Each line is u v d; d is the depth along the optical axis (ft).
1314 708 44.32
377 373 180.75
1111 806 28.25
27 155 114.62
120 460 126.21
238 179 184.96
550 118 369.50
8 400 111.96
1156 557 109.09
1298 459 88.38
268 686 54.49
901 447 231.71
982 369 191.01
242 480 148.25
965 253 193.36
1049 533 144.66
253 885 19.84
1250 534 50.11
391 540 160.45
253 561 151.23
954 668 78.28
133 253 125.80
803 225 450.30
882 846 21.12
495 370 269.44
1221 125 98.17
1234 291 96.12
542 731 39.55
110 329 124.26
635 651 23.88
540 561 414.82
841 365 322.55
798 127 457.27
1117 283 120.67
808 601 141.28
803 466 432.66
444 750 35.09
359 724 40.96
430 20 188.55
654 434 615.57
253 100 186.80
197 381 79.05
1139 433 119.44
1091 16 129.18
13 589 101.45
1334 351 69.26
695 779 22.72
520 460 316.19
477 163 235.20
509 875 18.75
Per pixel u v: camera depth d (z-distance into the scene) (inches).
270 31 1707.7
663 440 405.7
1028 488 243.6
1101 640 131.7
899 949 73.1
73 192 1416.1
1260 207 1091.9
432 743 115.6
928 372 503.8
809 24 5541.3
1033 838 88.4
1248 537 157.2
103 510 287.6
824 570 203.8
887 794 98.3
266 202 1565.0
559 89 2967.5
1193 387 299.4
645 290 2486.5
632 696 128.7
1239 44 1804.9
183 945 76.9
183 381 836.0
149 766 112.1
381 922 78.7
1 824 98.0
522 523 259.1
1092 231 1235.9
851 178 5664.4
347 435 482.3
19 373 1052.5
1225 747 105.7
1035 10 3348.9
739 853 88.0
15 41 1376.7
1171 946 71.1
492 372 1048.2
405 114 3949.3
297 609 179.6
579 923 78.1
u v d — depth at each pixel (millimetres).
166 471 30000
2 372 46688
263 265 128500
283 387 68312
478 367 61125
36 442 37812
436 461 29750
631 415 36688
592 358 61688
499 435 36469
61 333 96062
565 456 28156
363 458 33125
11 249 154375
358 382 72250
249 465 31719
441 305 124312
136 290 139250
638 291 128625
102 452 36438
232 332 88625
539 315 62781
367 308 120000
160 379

..........

(Exercise description): Looking at the listing above, how many of its lines contain "pixel"? Say only the number.

(Result below): 2